J’ai subi une opération à cœur ouvert
L’ENDROIT : l’hôpital Saint-Vincent à Melbourne, en Australie. L’époque : vingt-quatre heures avant mon opération à cœur ouvert. Je relis le message affectueux de l’un de mes enfants, tout en pensant : “Sans l’aide de Dieu, je n’en sortirai jamais vivant.”
Plusieurs fois, au cours des années précédentes, je m’étais rendu compte que ma santé n’était pas des meilleures, mais je n’avais pas noté de trouble particulier. En mars 1973, la maison pour laquelle je travaillais fit passer un examen médical complet à tous les cadres.
L’examen ne révéla rien d’anormal, mais j’étais loin d’être satisfait, car je ne me sentais pas bien et je m’essoufflais au moindre effort physique. À mesure que les semaines passaient, je finis par trouver que cette situation devait être normale pour quelqu’un de mon âge. J’avais quarante-huit ans.
La cause profonde se manifeste
En décembre 1973, je me suis rendu avec ma famille à l’assemblée que les Témoins de Jéhovah allaient tenir à Sydney, au champ de courses Randwick, sur la côte est de l’Australie. Il y avait assez de place au parking pour chaque voiture, mais j’avais ensuite de la peine à marcher pour gagner mon siège dans les tribunes, et je me suis aperçu que chaque jour, après avoir garé ma voiture, j’étais essoufflé et j’avais de plus en plus de peine à suivre les autres.
À la fin de l’assemblée, nous sommes partis, ma femme et moi, dans un endroit appelé Jervis Bay, pour y retrouver ses parents qui possèdent une villa au bord de la mer. Un matin, après avoir marché plusieurs kilomètres le long de la plage, j’ai plongé comme à l’accoutumée dans les vagues. Au bout de quelques brasses, j’ai compris que j’étais à bout de forces. Je suis parvenu à grand-peine à sortir de l’eau et, après avoir titubé quelques pas, je me suis effondré sur la plage.

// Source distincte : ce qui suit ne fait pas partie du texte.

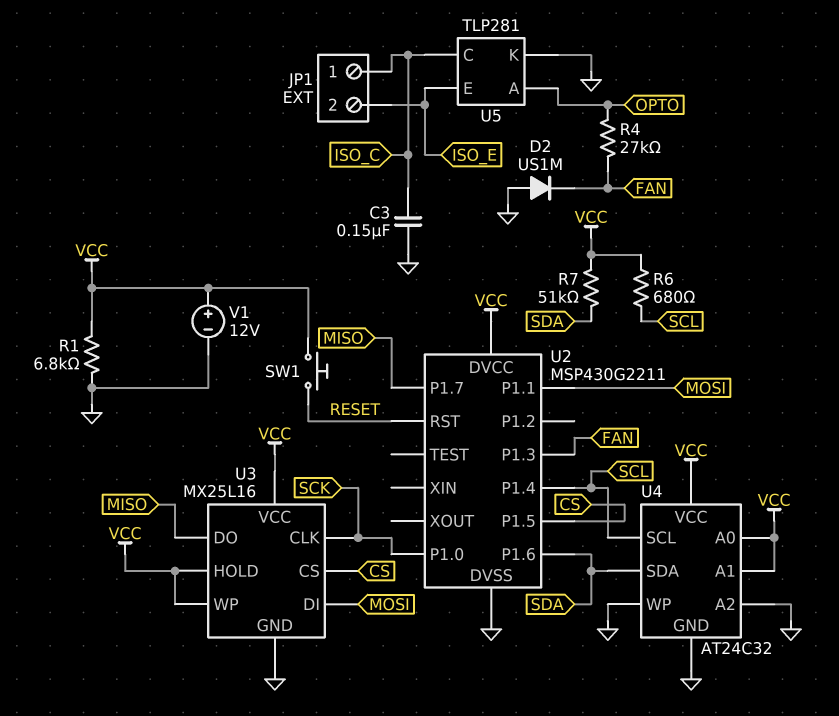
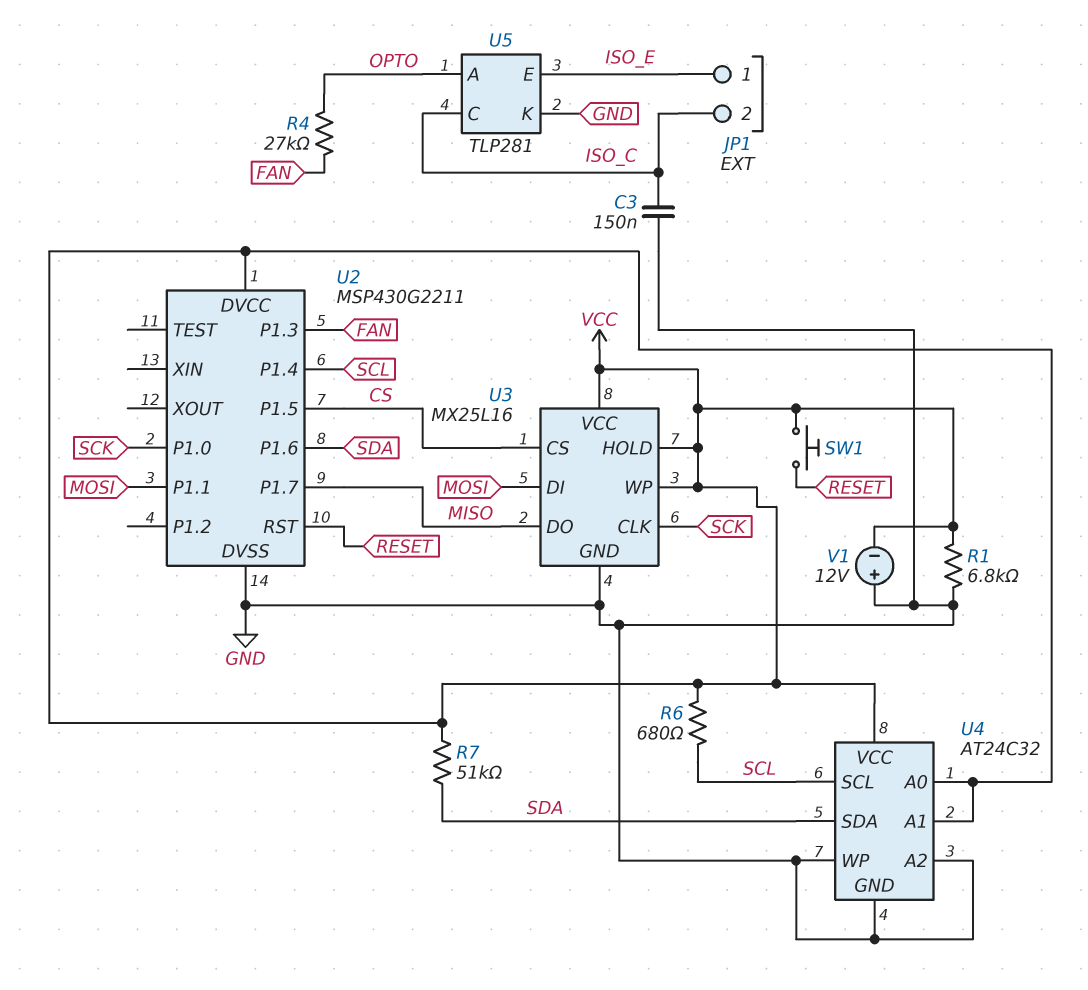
D2: diode US1M (A GND, K FAN) -> none
JP1 pin 1: ISO_C -> ISO_E
JP1 pin 2: ISO_E -> ISO_C
V1: 12V (plus VCC, minus GND) -> 12V (plus GND, minus VCC)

Quand je repris connaissance, j’étais sur une civière que portaient mon fils et d’autres personnes. Une pensée me traversa l’esprit : puisque les morts sont inconscients, comment se fait-il que je voie tous ces croque-morts ? Il faut croire que chaque situation a son côté humoristique.
On m’a emmené en ambulance jusqu’à l’hôpital le plus proche où l’on m’a examiné. Les médecins m’ont trouvé en bonne santé et m’ont autorisé à partir. Le lendemain, je ne me sentais pas mal ; j’ai donc décidé d’aller faire un tour sur la plage et de nager tranquillement. Résultat : il s’est produit la même chose que la veille. Le chauffeur de l’ambulance et moi sommes devenus de “vieilles connaissances”.
À l’hôpital, les médecins comprirent cette fois qu’il devait y avoir quelque chose d’anormal. Mais ils ne pouvaient pas diagnostiquer la cause de mes ennuis tant que des examens complets n’auraient pas été faits. Ils me suggérèrent de les faire dès mon retour en Australie occidentale.
On trouve ce que j’ai
Nous avons fait tranquillement le voyage de retour, car c’est ma femme qui conduisait la plupart du temps. Je voulais consulter un spécialiste, mais comme je n’étais pas sûr de ce que j’avais, je me suis rendu au hasard chez un cardiologue.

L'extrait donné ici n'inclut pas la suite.